> **Task item**
Copy the lines of the entries below verbatim, starting at the line containing "LÍNGUA PORTUGUESA: median" and ending at the line containing "CONHECIMENTOS ESPECÍFICOS: median".

> **Data for analysis**

--- START ---

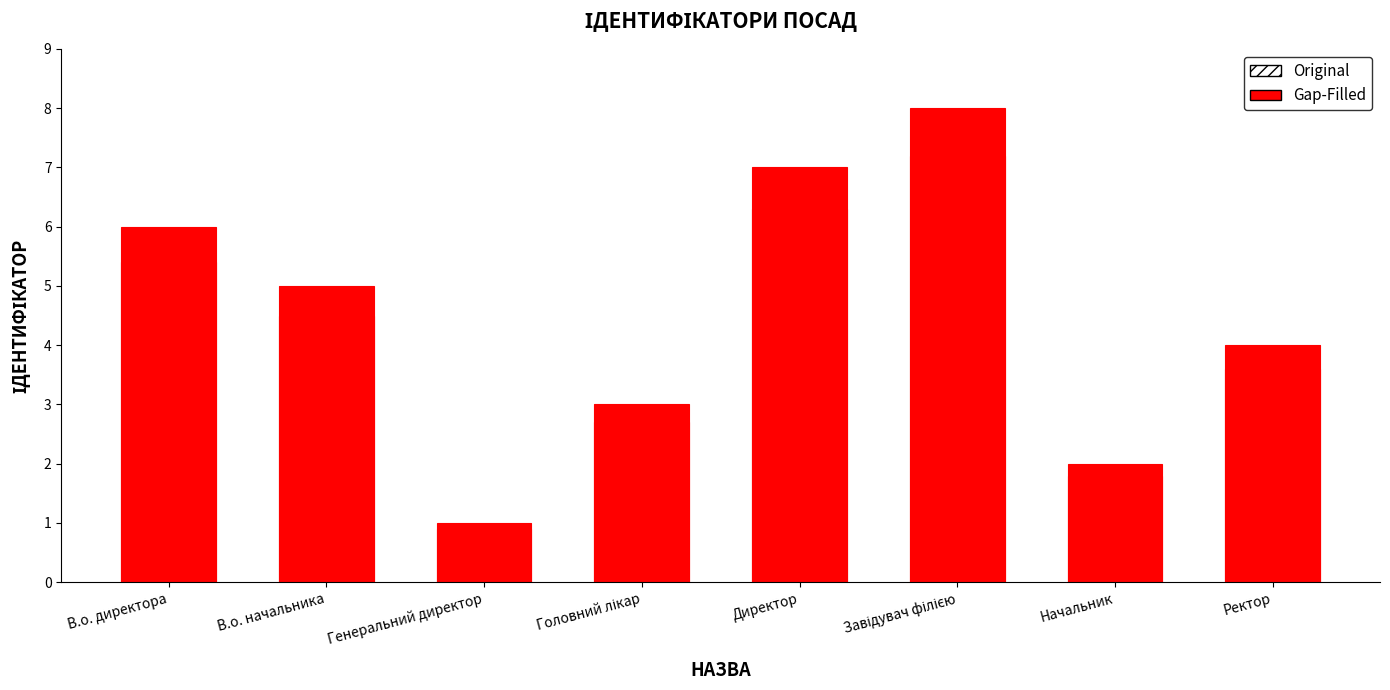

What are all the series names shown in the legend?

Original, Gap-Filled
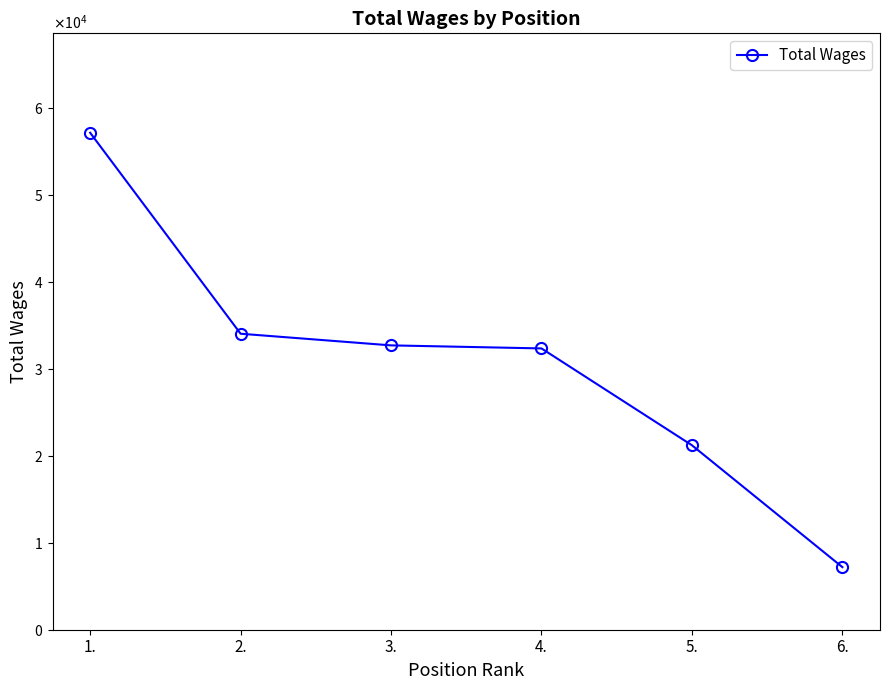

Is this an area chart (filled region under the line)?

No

--- END ---
--- START ---

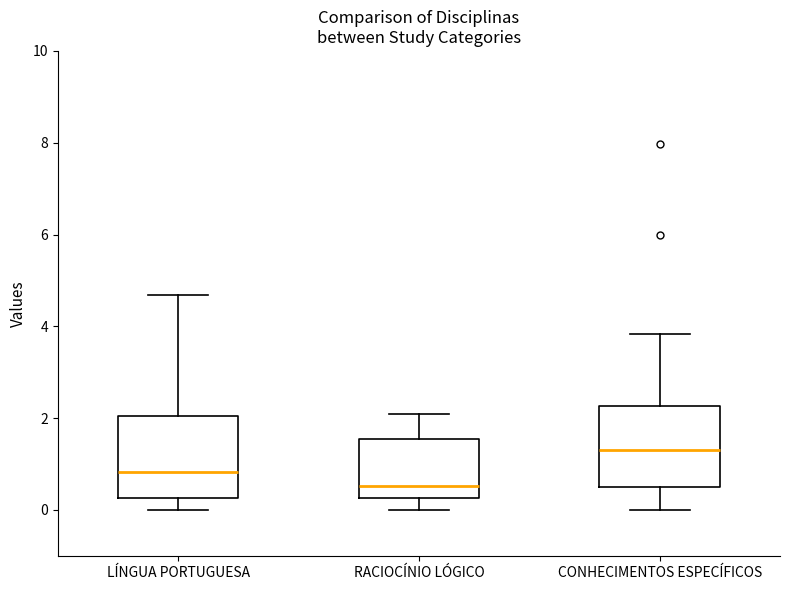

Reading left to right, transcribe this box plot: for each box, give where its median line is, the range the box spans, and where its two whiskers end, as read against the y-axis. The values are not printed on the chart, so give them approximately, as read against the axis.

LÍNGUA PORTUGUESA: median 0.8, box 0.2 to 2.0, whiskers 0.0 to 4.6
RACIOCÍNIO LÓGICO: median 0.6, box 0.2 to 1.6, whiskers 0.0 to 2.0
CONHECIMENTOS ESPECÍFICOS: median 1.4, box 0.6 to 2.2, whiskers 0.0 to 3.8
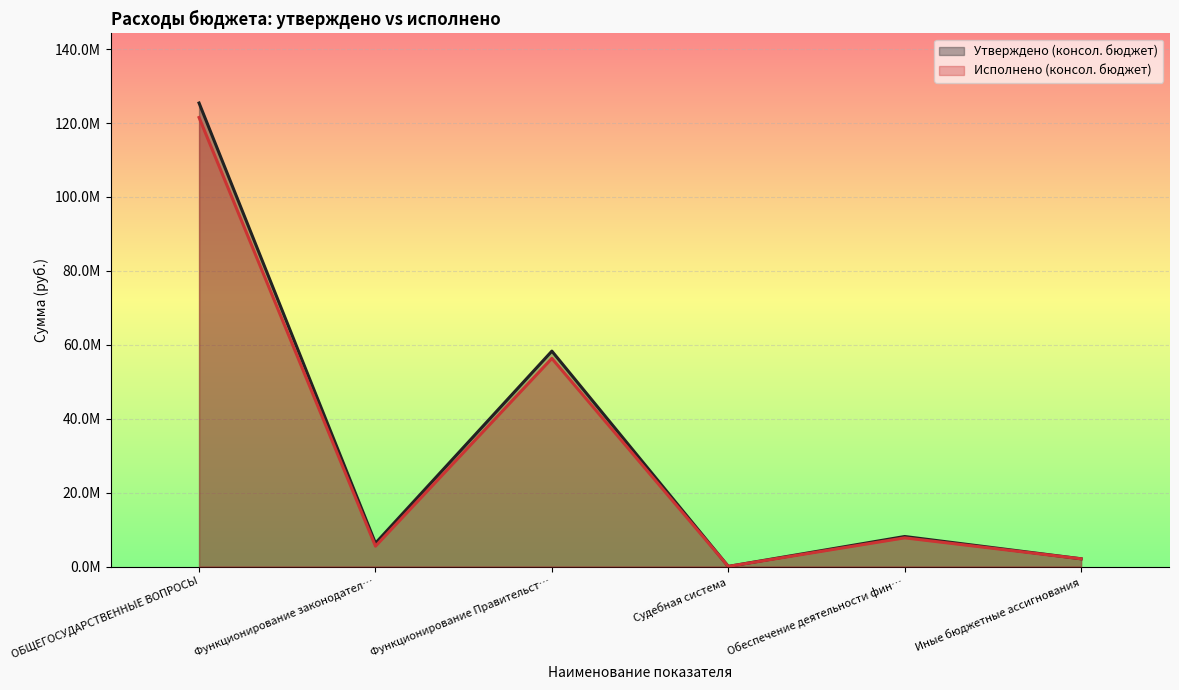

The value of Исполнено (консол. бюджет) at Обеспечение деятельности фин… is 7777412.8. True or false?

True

--- END ---
--- START ---

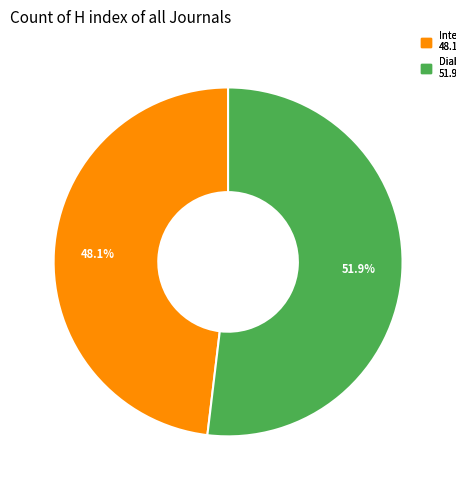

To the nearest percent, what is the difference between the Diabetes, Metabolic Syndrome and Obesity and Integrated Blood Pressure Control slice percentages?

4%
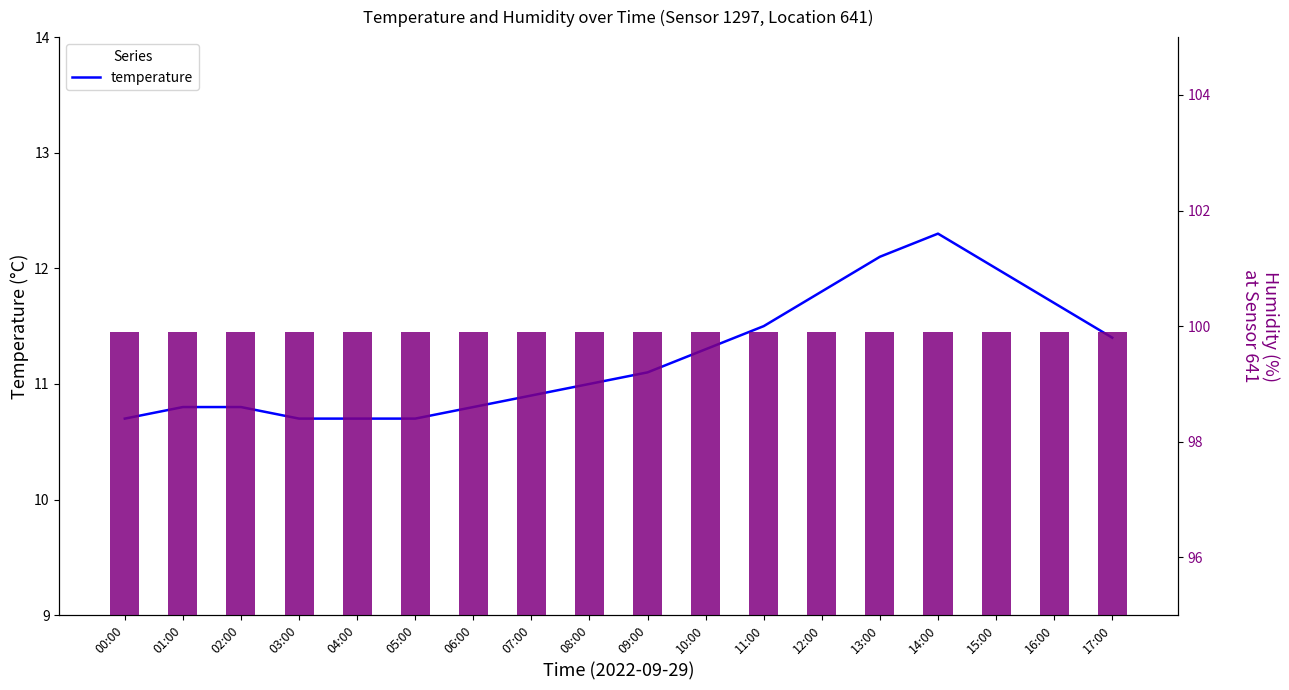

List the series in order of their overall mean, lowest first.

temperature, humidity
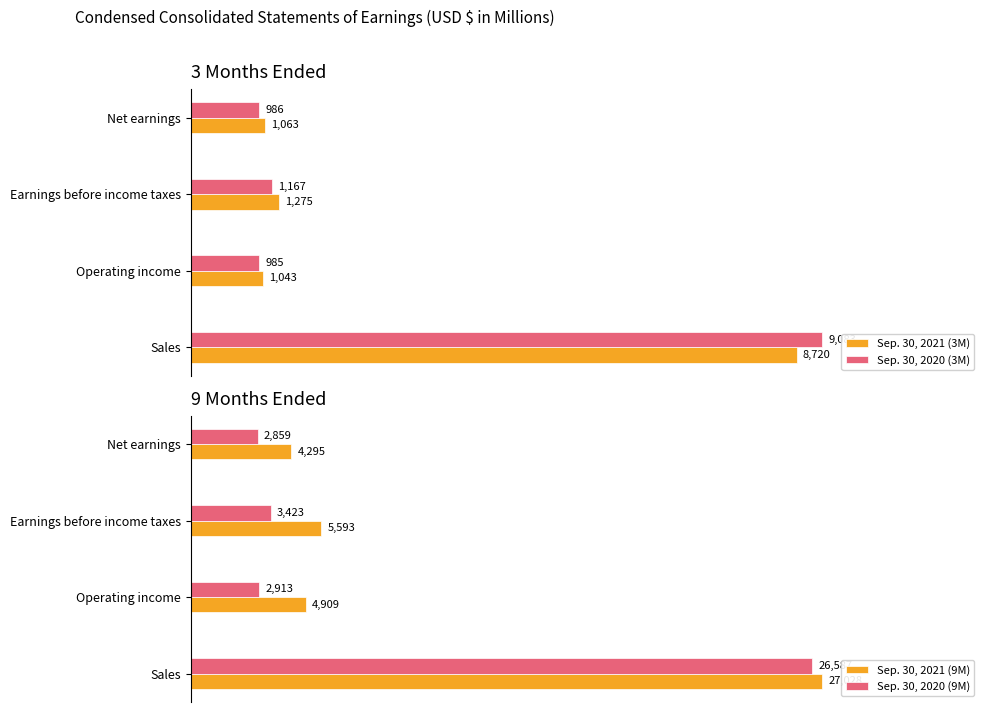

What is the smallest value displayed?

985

--- END ---

> **Result of the exercise**
LÍNGUA PORTUGUESA: median 0.8, box 0.2 to 2.0, whiskers 0.0 to 4.6
RACIOCÍNIO LÓGICO: median 0.6, box 0.2 to 1.6, whiskers 0.0 to 2.0
CONHECIMENTOS ESPECÍFICOS: median 1.4, box 0.6 to 2.2, whiskers 0.0 to 3.8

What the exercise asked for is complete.